Weer prijs
We hebben in de gemeenteraad unaniem beslist om de culturele prijs uit te reiken aan Ivan Janssens. Voor al het werk dat hij in het verzamelen en verspreiden van kennis over de twee wereldoorlogen in onze gemeente heeft gestoken. Een zeer terechte erkenning voor het voormalige sp.a-gemeenteraadslid. Het is dan ook bijzonder jammer dat zelfs dit soort eenvoudige, feestelijke en onomstreden beslissing door het schepencollege in het honderd wordt gedraaid. Hoe kende Essen tot nog toe culturele prijzen toe ? De procedure is eenvoudig : er komt een voorstel, de Cultuurraad wordt geraadpleegd, de gemeenteraad beslist en de prijs wordt uitgereikt. Volgens de schepen van cultuur werd er al enkele jaren gewacht op het geschikte moment om de prijs aan Ivan uit te reiken. Geen probleem dus om het draaiboek netjes te volgen, meer dan tijd genoeg. Hoe komt het dan dat er toch nog een onmogelijke improvisatie nodig was, waarbij het college zelf de beslissing al maar nam, de uitnodigingen liet drukken, de toekenning „ter kennisname” op de gemeenteraad agendeerde, die dan vaststelde dat hij zelf bevoegd is en dus de prijs -die ondertussen al bekend was gemaakt, uiteraard- alsnog zelf toekende ?

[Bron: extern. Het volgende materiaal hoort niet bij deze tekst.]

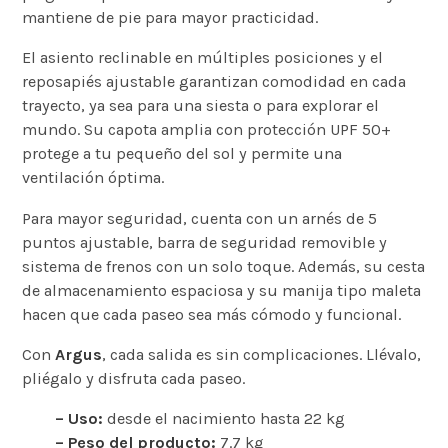
mantiene de pie para mayor practicidad.
El asiento reclinable en múltiples posiciones y el
reposapiés ajustable garantizan comodidad en cada
trayecto, ya sea para una siesta o para explorar el
mundo. Su capota amplia con protección UPF 50+
protege a tu pequeño del sol y permite una
ventilación óptima.
Para mayor seguridad, cuenta con un arnés de 5
puntos ajustable, barra de seguridad removible y
sistema de frenos con un solo toque. Además, su cesta
de almacenamiento espaciosa y su manija tipo maleta
hacen que cada paseo sea más cómodo y funcional.
Con
Argus
, cada salida es sin complicaciones. Llévalo,
pliégalo y disfruta cada paseo.
– Uso:
desde el nacimiento hasta 22 kg
– Peso del producto:
7.7 kg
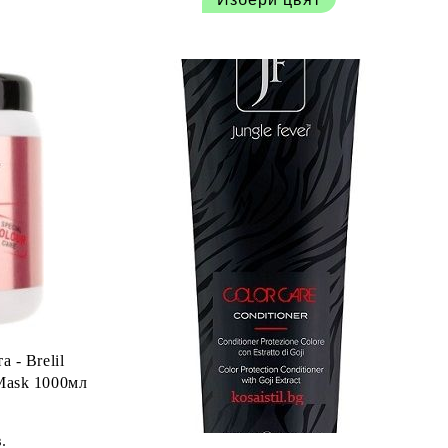
 - Brelil
Color Mask 1000мл
.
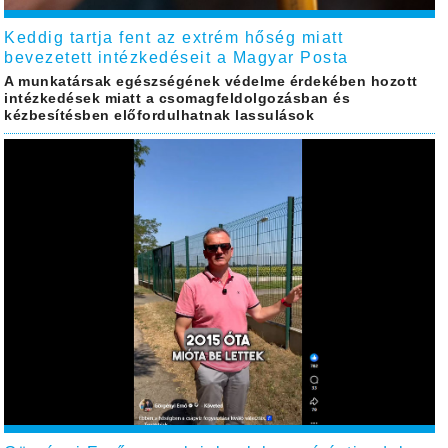
Keddig tartja fent az extrém hőség miatt
bevezetett intézkedéseit a Magyar Posta
A munkatársak egészségének védelme érdekében hozott
intézkedések miatt a csomagfeldolgozásban és
kézbesítésben előfordulhatnak lassulások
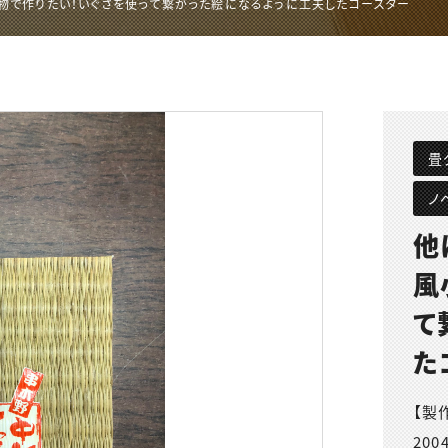
物で作りたい！いぐさを使って繋がった絵になるように工夫したコースター
畳
ノ
他
風
て
た
【製
200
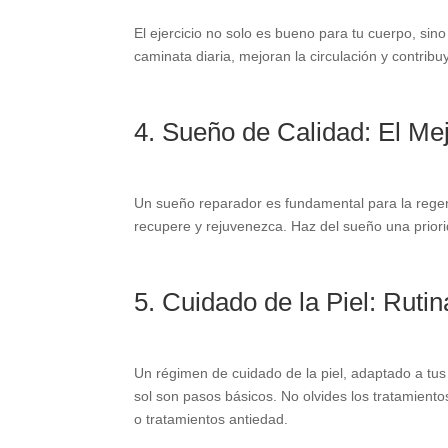
El ejercicio no solo es bueno para tu cuerpo, sino
caminata diaria, mejoran la circulación y contribu
4. Sueño de Calidad: El Mej
Un sueño reparador es fundamental para la regene
recupere y rejuvenezca. Haz del sueño una priori
5. Cuidado de la Piel: Ruti
Un régimen de cuidado de la piel, adaptado a tus n
sol son pasos básicos. No olvides los tratamient
o tratamientos antiedad.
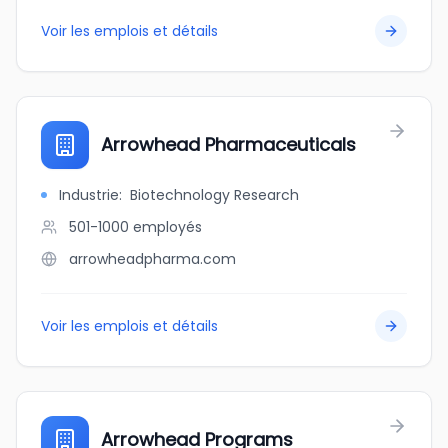
Voir les emplois et détails
Arrowhead Pharmaceuticals
Industrie
:
Biotechnology Research
501-1000
employés
arrowheadpharma.com
Voir les emplois et détails
Arrowhead Programs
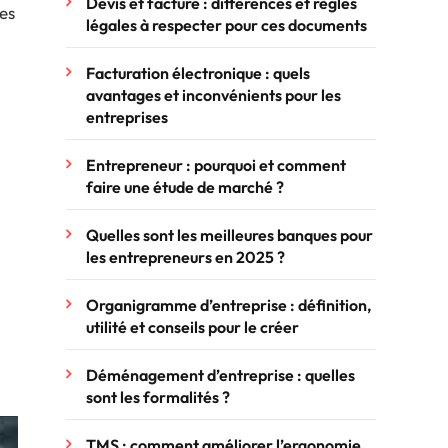
Devis et facture : différences et règles
ses
légales à respecter pour ces documents
Facturation électronique : quels
avantages et inconvénients pour les
entreprises
Entrepreneur : pourquoi et comment
faire une étude de marché ?
Quelles sont les meilleures banques pour
les entrepreneurs en 2025 ?
Organigramme d’entreprise : définition,
utilité et conseils pour le créer
Déménagement d’entreprise : quelles
sont les formalités ?
TMS : comment améliorer l’ergonomie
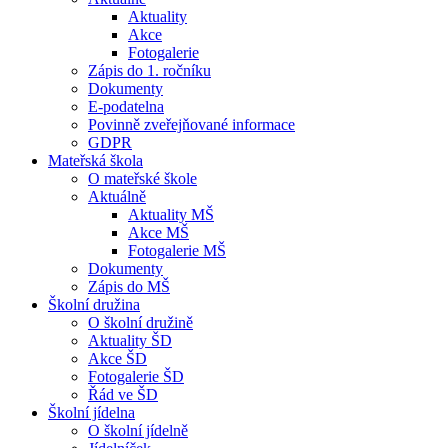
Aktuality
Akce
Fotogalerie
Zápis do 1. ročníku
Dokumenty
E-podatelna
Povinně zveřejňované informace
GDPR
Mateřská škola
O mateřské škole
Aktuálně
Aktuality MŠ
Akce MŠ
Fotogalerie MŠ
Dokumenty
Zápis do MŠ
Školní družina
O školní družině
Aktuality ŠD
Akce ŠD
Fotogalerie ŠD
Řád ve ŠD
Školní jídelna
O školní jídelně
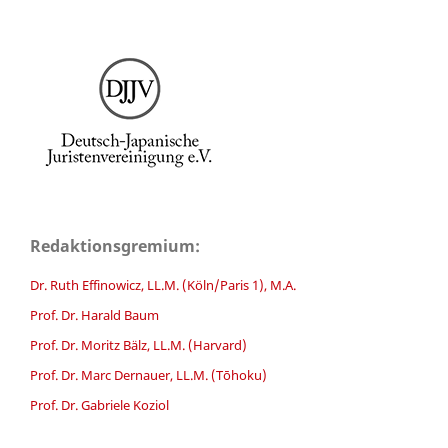
Redaktionsgremium:
Dr. Ruth Effinowicz, LL.M. (Köln/Paris 1), M.A.
Prof. Dr. Harald Baum
Prof. Dr. Moritz Bälz, LL.M. (Harvard)
Prof. Dr. Marc Dernauer, LL.M. (Tōhoku)
Prof. Dr. Gabriele Koziol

Is dat zo erg ? Hetzelfde college is verantwoordelijk voor miljoenenprojecten, stuurt tientallen personeelsleden aan, kent belangrijke vergunningen toe en beslist hoe onze gemeente er binnen één, vijf, tien jaar uitziet. En het acht -dixit de burgemeester in het infoblad- de waarden van de democratie zeer hoog. Een democratie, die nu eenmaal procedures vereist om willekeurige machtsuitoefening tegen te gaan – een aspect dat wel eens vergeten wordt ná dat andere belangrijke aspect van democratie : verkiezingen winnen en meerderheden vormen. Een democratie, overigens, die op dit continent alleen kon overleven dankzij de heel zware offers die net werden gebracht in de oorlogen die Ivan in de herinnering levend houdt. Dus ja, ik vind dat erg. Heel erg eigenlijk. Maar dat zal wel aan mij liggen. Alweer.